Comme toujours, professionnellement, c’est intense mais un peu moins que le début du séjour. Je dois admettre que je me suis mis une pression d’enfer pour faire de ce premier workation un succès avec un gros impact sur le sommeil (on ne se refait pas, quand l’anxiété est là, elle est là). Pourtant après 4 semaines, clairement les relations établies avec les prospects et renforcées avec les clients sont d’une qualité que je sens bien meilleure qu’avant. Est-ce parce qu’il y avait plus de temps pour eux ou qu’ils ont apprécié le fait que nous venions vivre comme eux et non pas passer aussi vite qu’en vacances, difficile à dire. En ce qui concerne les résultats, l’avenir le dira. Et cela justifiera ou pas de renouveler l’expérience.

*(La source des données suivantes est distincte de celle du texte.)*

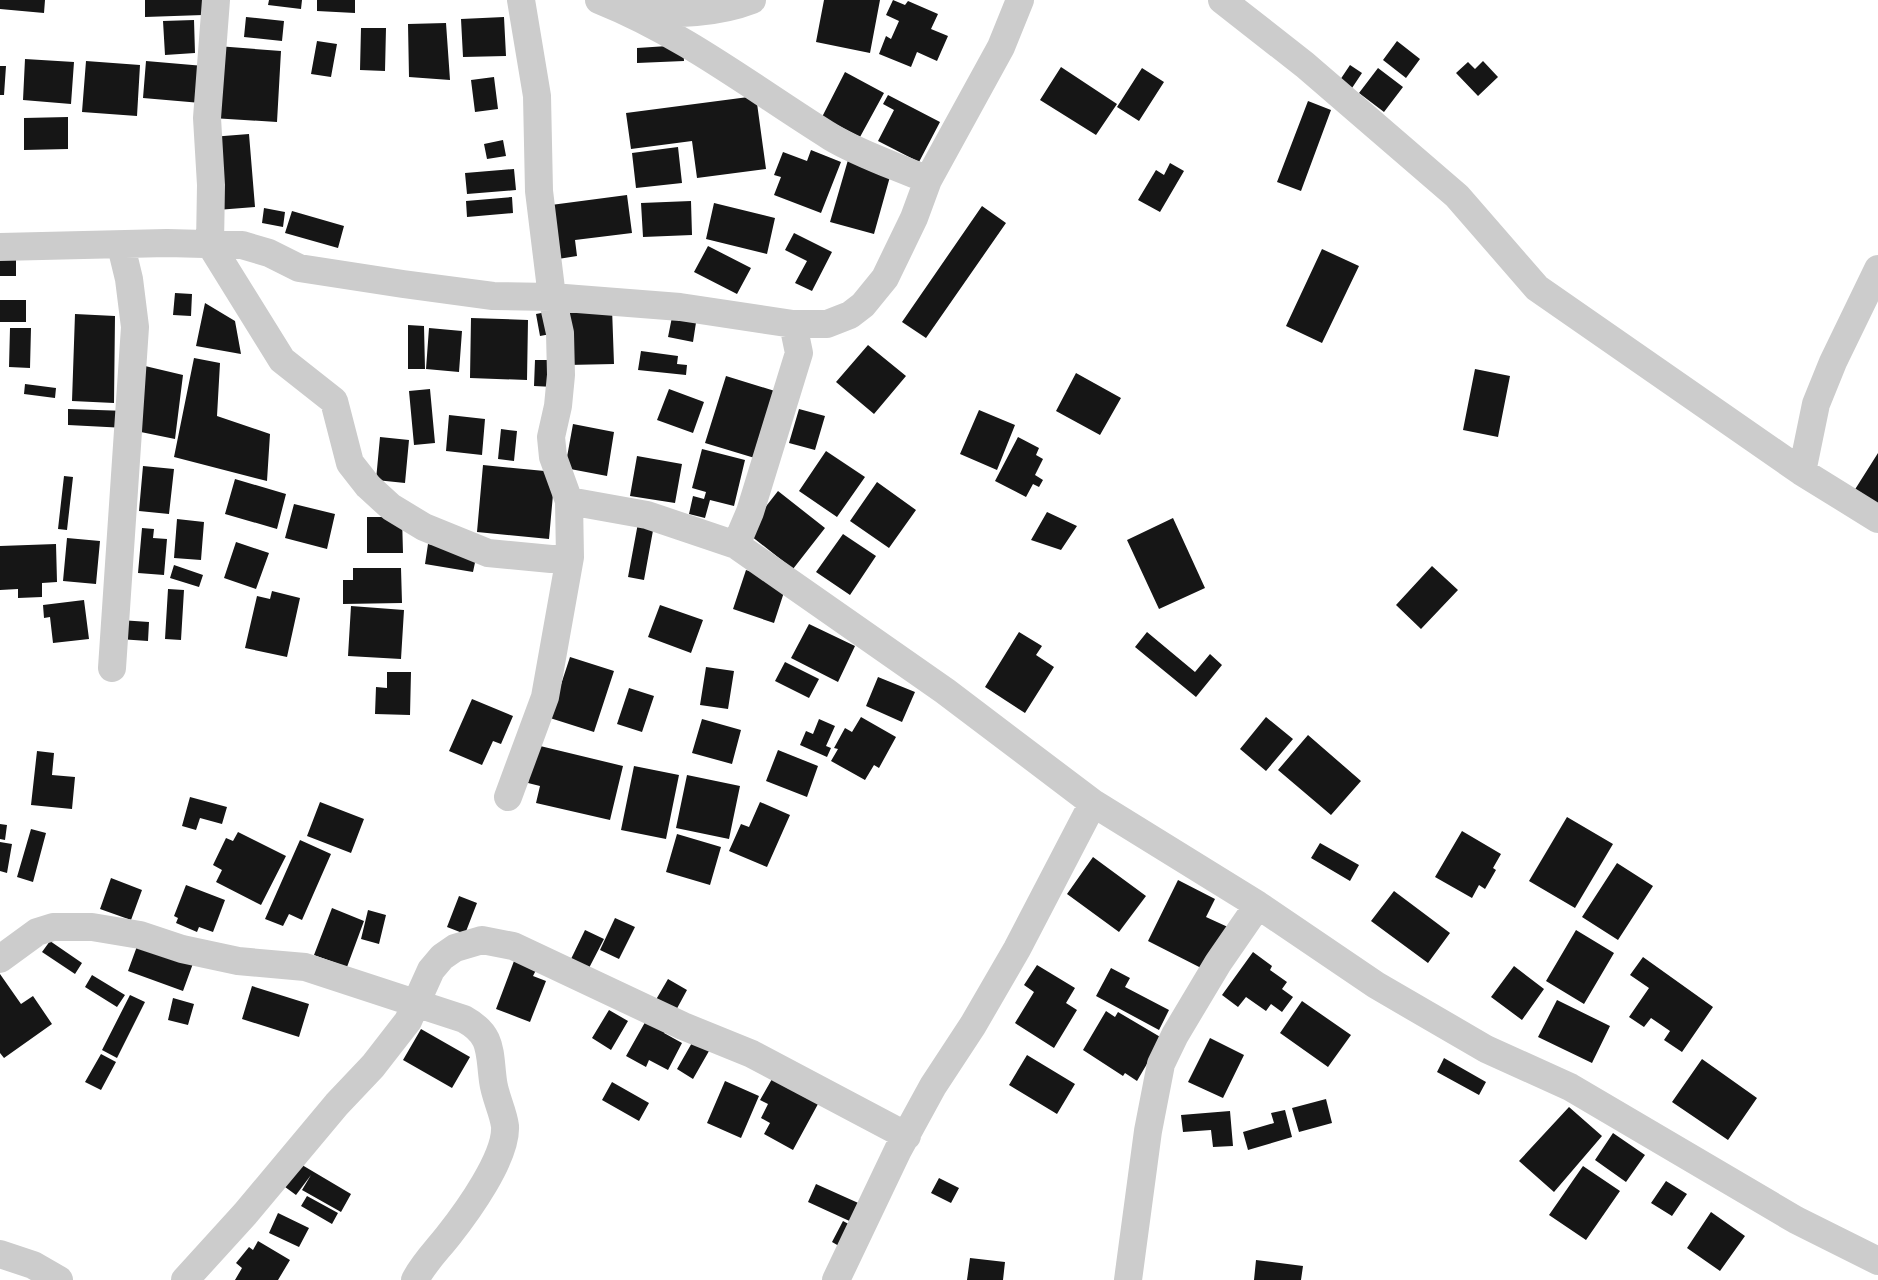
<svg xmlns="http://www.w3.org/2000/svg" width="1878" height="1280" font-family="'DejaVu Sans',sans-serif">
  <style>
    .building { fill: #161616 }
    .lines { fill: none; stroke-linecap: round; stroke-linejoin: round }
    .minor { stroke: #ccc; stroke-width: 28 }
  </style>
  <rect width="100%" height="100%" fill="#fff"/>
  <path class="building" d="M0,0H45L44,13L0,9Z
    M145,0H202L203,15L145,17Z
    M269,0H302L301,9L268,5Z
    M317,0H355V13L317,11Z
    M824,0H880L870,53L816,42Z
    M893,0L905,5L908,1L938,14L931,29L948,36L937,61L917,52L911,67L879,54L886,36L891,39L899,21L886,15Z
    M246,17L284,21L282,41L244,37Z
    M504,17L506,56L463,57L461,19Z
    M194,20L195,53L165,55L163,21Z
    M446,23L450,80L409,77L408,24Z
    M361,28H386L385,71L360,70Z
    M317,41L337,44L331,77L311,74Z
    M1397,41L1420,59L1406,78L1383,60Z
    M683,45L684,61L637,63V48Z
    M217,46L281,51L277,122L212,118Z
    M25,59L74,62L71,104L23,100Z
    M86,61L140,65L137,116L82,112Z
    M146,61L204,66L201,103L143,98Z
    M1483,61L1498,77L1478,96L1456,73L1468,62L1475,69Z
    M1350,65L1362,73L1352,88L1340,80Z
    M0,66H6L4,95H0Z
    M1061,67L1117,104L1096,135L1040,100Z
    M1142,68L1164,82L1139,121L1117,107Z
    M1378,68L1403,87L1384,112L1359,93Z
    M845,72L884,93L860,137L822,117Z
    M494,77L498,109L475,112L471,80Z
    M888,95L940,122L919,162L878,141L894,110L883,104Z
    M756,96L766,169L697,178L692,141L631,149L626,113Z
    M1308,101L1331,110L1301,191L1277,182Z
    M68,117V149L24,150V118Z
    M249,134L255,207L217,210L211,137Z
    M503,140L506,156L487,159L484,144Z
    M678,147L682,183L636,188L632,153Z
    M811,150L841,162L821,213L774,195L781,177L774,175L783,152L807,161Z
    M848,160L891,173L874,234L830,222Z
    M1170,163L1184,171L1160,212L1138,200L1156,170L1164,175Z
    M514,169L516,190L467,194L465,173Z
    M627,195L632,233L575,240L577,256L558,259L551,205Z
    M512,197L513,213L467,217L466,201Z
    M691,201L692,235L643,237L641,203Z
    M714,203L775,218L767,254L706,239Z
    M982,206L1006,223L926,338L902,322Z
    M264,208L285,212L283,227L262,223Z
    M292,211L344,226L338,248L285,233Z
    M794,233L832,252L812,291L795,283L807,261L785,250Z
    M708,246L751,268L737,294L694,272Z
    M1322,249L1359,266L1322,343L1286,326Z
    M0,256H16V276H0Z
    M175,293L192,294L191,316L173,315Z
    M0,300H26V322H0Z
    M205,303L235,321L241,354L196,346Z
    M612,308L614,364L567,365L564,310Z
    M552,311L556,333L540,336L536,314Z
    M673,312L697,316L693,342L668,337Z
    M75,314L115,316L114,403L72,401Z
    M471,318L528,320L527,380L470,378Z
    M408,325L424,326L425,369H408Z
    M10,328H31L30,368L9,367Z
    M429,328L462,331L459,372L426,369Z
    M868,345L906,376L874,414L836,382Z
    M641,351L678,356L677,364L687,365L686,375L638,370Z
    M194,358L220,363L217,416L270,434L267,481L174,457Z
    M535,360H554V387L534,386Z
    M145,366L183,375L175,439L131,430Z
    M1475,369L1510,376L1498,437L1463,430Z
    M1076,373L1121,398L1100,435L1056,411Z
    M726,376L778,392L758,459L705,443Z
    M25,384L56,388L55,398L24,394Z
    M430,389L435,443L414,445L409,391Z
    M669,389L704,402L693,433L657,420Z
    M68,409L127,411L126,428L68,425Z
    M799,409L825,416L815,450L789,443Z
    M979,410L1015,425L997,470L960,454Z
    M449,415L485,419L482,455L446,451Z
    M573,424L614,432L607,476L565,468Z
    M501,429L517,431L514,461L498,459Z
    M380,437L409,440L405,483L376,480Z
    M1018,437L1039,448L1036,455L1043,459L1035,475L1043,480L1039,487L1033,484L1026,497L995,481Z
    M702,449L745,460L734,506L710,500L705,518L689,514L693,496L704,499L706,492L692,488Z
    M826,451L865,477L837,517L799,491Z
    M1878,453V505L1854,491Z
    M637,456L682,464L675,503L630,496Z
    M483,465L555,472L549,539L477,532Z
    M143,466L174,469L169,514L139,511Z
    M64,476L73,477L67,530L58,529Z
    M235,479L286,494L277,529L225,514Z
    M877,482L916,510L889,548L850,521Z
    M778,491L825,528L793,569L746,532Z
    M294,504L335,514L327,549L285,538Z
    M1047,512L1077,526L1061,550L1031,540Z
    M367,517H402L403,553H367Z
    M1173,518L1205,588L1159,609L1127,540Z
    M177,519L204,522L201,560L174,558Z
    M638,523L654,525L644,580L628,577Z
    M142,528L154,529L153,538L167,539L164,575L138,573Z
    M843,534L876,556L850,595L816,572Z
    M67,538L100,541L96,584L63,581Z
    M236,542L269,553L256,589L224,578Z
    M56,544L57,582L42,583V597L18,598V589L0,590V546Z
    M428,544L477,553L473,572L425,564Z
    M174,565L203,575L199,587L170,578Z
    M1432,566L1458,590L1421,629L1396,605Z
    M353,568H401L402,603L343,604V580H353Z
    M746,570L787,583L774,623L733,609Z
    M168,589L184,590L181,640L165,639Z
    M272,591L300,598L287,657L245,648L257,596L270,599Z
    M84,600L89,639L53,643L50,617L44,618L43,605Z
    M660,605L703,620L691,653L648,637Z
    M351,606L404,610L401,659L348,656Z
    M120,620L149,622L148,641L119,639Z
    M809,624L855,646L838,682L791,658Z
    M1019,632L1042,646L1036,655L1054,667L1025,713L985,687Z
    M1147,632L1195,672L1210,654L1222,665L1196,697L1135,647Z
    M570,657L614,671L594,732L550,718Z
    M785,662L819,679L809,698L775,681Z
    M706,667L734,671L728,709L700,705Z
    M387,672H411L410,715L375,714L376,687L387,688Z
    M878,677L915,692L902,722L866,706Z
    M629,688L654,696L642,732L617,724Z
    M472,699L513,716L501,744L493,741L482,765L449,751Z
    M861,717L896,737L879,768L874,765L865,780L831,761L838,749L834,748L845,728L852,732Z
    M1266,717L1293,739L1266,771L1240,749Z
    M702,719L741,730L732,764L692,753Z
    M819,719L835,726L826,746L831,748L827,757L800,745L806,731L813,734Z
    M1308,735L1361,781L1331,815L1278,770Z
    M536,745L623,766L610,820L536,803L540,786L528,783Z
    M778,750L818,766L807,797L766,781Z
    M37,751L54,753L52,775L75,777L72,809L31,805Z
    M634,766L679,775L666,839L621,830Z
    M687,775L740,786L729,839L676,828Z
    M190,797L227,807L222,824L200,818L196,830L182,826Z
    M320,802L364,819L351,853L307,836Z
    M760,802L790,815L767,867L729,851L741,824L749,827Z
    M1567,817L1613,844L1575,908L1529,881Z
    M0,824L7,825L5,840L0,839Z
    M31,829L46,833L33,882L17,877Z
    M1462,831L1501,854L1493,868L1496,870L1485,889L1479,885L1472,898L1435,877Z
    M238,832L286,856L261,905L216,882L222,870L213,865L226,838L233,841Z
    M677,834L721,847L710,885L666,872Z
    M300,840L331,854L302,920L289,914L283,926L265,919Z
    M0,842L12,844L7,873L0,871Z
    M1320,843L1359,865L1350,881L1311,858Z
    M1093,857L1146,896L1119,932L1067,894Z
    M1617,863L1653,886L1618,940L1582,917Z
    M111,878L142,890L131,920L100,909Z
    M1178,880L1215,899L1206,917L1230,928L1209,972L1148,941Z
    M186,885L225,900L213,932L199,927L197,932L176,923L178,918L174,916Z
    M1394,891L1450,933L1428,963L1371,921Z
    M459,896L477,903L465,934L447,927Z
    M332,908L364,921L347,967L314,955Z
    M368,910L386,915L379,944L361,939Z
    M615,918L635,927L619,959L600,950Z
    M585,930L604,939L589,968L571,959Z
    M1576,930L1614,953L1584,1004L1546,981Z
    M140,938L195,958L183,991L128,971Z
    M50,941L82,963L75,974L42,952Z
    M1253,952L1272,966L1270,970L1287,982L1282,989L1293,997L1282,1012L1271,1004L1266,1011L1246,997L1238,1007L1222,995Z
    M1643,957L1713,1007L1682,1052L1664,1040L1670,1031L1651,1018L1644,1027L1629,1017L1649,988L1630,975Z
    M514,961L536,970L533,976L546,981L530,1022L496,1009Z
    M1037,965L1075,988L1066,1003L1077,1010L1054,1048L1015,1023L1034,992L1024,985Z
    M1514,966L1544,989L1522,1020L1491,997Z
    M1111,968L1130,978L1125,987L1169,1010L1159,1030L1096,996Z
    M0,974L21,1004L33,996L52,1024L4,1058L0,1053Z
    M92,975L125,995L117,1007L85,987Z
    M668,979L687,990L674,1014L654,1003Z
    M252,986L309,1004L299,1037L242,1019Z
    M130,995L145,1002L117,1058L102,1050Z
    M173,998L194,1004L188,1025L168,1020Z
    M1557,1000L1610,1026L1592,1063L1538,1037Z
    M1302,1001L1351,1035L1328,1067L1280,1033Z
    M609,1010L628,1021L611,1050L592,1038Z
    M1106,1011L1115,1017L1118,1012L1162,1038L1137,1081L1125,1073L1123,1076L1083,1050Z
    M648,1017L667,1027L664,1033L682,1043L668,1070L649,1060L646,1067L626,1056Z
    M421,1029L470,1057L452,1088L403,1060Z
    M1210,1038L1244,1055L1223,1098L1188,1082Z
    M693,1041L709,1051L693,1079L677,1069Z
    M101,1054L116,1062L101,1090L85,1082Z
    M1027,1055L1075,1084L1057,1114L1009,1085Z
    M1444,1058L1486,1082L1479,1095L1437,1072Z
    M1702,1059L1757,1098L1728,1140L1672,1102Z
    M772,1079L818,1104L793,1150L764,1134L770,1123L761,1118L768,1104L760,1100Z
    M725,1081L759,1096L741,1138L707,1123Z
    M612,1082L649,1103L639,1121L602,1100Z
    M1326,1099L1332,1123L1299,1132L1292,1108Z
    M1569,1107L1602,1136L1554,1192L1519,1161Z
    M1285,1110L1292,1137L1248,1150L1243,1132L1274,1123L1271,1113Z
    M1230,1111L1233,1146L1213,1147L1211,1130L1183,1132L1181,1115Z
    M1613,1133L1645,1155L1626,1182L1595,1160Z
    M297,1162L351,1194L341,1212L302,1190L311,1175L296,1195L281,1184Z
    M1583,1166L1620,1191L1586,1240L1549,1215Z
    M939,1178L959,1188L951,1203L931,1193Z
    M1666,1181L1687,1194L1672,1216L1651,1203Z
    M816,1184L865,1206L856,1224L808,1202Z
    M307,1196L338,1213L332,1224L301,1206Z
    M1711,1212L1745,1236L1720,1271L1687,1248Z
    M278,1213L309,1228L299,1247L269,1233Z
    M843,1221L858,1229L846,1250L832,1242Z
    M258,1241L290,1260L278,1280H235L242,1268L236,1263L249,1247L253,1250Z
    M970,1258L1005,1262L1003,1280H967Z
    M1256,1260L1303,1266L1301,1280H1254Z"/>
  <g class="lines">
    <path class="minor" d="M216,0L207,118L211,185L210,244L282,360L334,401L350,463L368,486L391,507L424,527L488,553L551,559L570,557
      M599,0C684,34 754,89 831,137C861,155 896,166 928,180
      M1222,0L1305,65L1457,196L1537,288L1802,472L1878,519
      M639,13C677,14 716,14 752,0
      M0,247L167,243L242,245L269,253L299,268L403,284L493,296L552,297L680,307L793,324H827L850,315L863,305L885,278L914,218L928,180L1001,47L1020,0
      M1802,472L1816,404L1833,362L1878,269
      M569,501L647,515L736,545L945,691L1093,803L1258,905L1376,985L1486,1049L1570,1087L1796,1220L1878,1261
      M736,545L750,512L799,353L793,324
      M112,668L135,327L129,279L121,246
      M508,797L545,697L570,557L569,501L553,457L551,437L558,406L561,375L560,333L552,297L539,191L537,96L521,0
      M0,959L37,932L53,927H92L140,935L182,949L238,961L305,967L464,1019C493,1035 489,1051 493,1081C495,1097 503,1111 505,1126C507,1157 467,1212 448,1236C437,1250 423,1264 415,1280
      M0,1254L33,1265L59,1280
      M185,1280L245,1214L337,1104L373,1066L408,1021L431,970L442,957L455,948L482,940L513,946L683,1026L752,1054L907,1136
      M836,1280L898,1150L933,1086L973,1025L1017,949L1093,803
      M1128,1280L1148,1131L1161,1064L1175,1035L1218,963L1258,905"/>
  </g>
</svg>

Pour organiser le départ, notre l’objectif est toujours de ne rien jeter comme nourriture. Sophie, qui a ce talent d’organisatrice et de préparatrice, mijote des petits plats succulents avec trois fois rien et sans épices particulières hormis une excellente huile, du sel et du poivre. Tout est cuisiné et rien n’est gâché. Belle performance ! Et rien n’a été jeté. Pour le reliquat d’huile, vinaigre, sel et poivre, cela fera le bonheur des suivants.

Dans l’appartement, nous continuons à avoir une fuite d’eau qui vient de l’aération (VMC pour les puristes) de la salle de bain. Le service de maintenance de Blueground est toujours aussi rapide. Le ou les techniciens arrivent dès le lendemain, gantés, masqués et avec leurs sur-chaussures enfilées. Ils changent le chapeau de l’évacuation qui se trouve sur le toit. Mais cela ne suffit pas. Je suppute une flaque d’eau qui se forme au moment des pluies et qui ensuite s’infiltre sous la couverture du toit. M’enfin, je n’y connais pas grand chose.

La dernière soirée est passée en compagnie de nos amis Vassilis et Vana. Nous les invitons dans un bon resto de poissons local. Nous passons une excellente soirée en continuant de les bombarder de questions que l’on a noté toute la semaine : la crise de 2008, les radars et les péages, le recyclage, la politique. Tout ça est très éclectique mais nous permet de mieux comprendre le mode de vie grec.

Nous quittons cette ville avec la joie de retrouver notre famille et nos amis en France. Nous nous disons qu’il fait aussi bon vivre dans ce quartier de Kifissia. Il pourrait être un lieu de séjour plus long. Nous sommes un peu chez nous à Athènes désormais.

Dans l’avion, nous sommes assis à côté d’une mamie grecque qui se rend à New York via Paris. Elle baragouine moyennement l’anglais. Mais en bonne grecque croyante orthodoxe, elle se signe trois fois avant le décollage et au moment de la descente. Aucun risque : nous étions entre de bonnes mains ! Elle applaudit à pleines mains après l’atterrissage en disant à Sophie « beautiful ». Notre mamie juge d’ailleurs que la pilote d’Air France est bien meilleure que ses collègues américains !

Prochaines étapes de workation ? Casablanca, Varsovie, Bangkok, Malaga ? On verra où le business et nos envies de vivre la vie que nous avons choisi nous mènera. Dans tous les cas, cela sera après notre prochaine marche sur le Chemin. En effet, la deuxième étape de notre parcours sera mi-mai 2022 entre Le-Puy-en-Velay et Cahors sur 350km.

A bientôt pour de nouvelles aventures.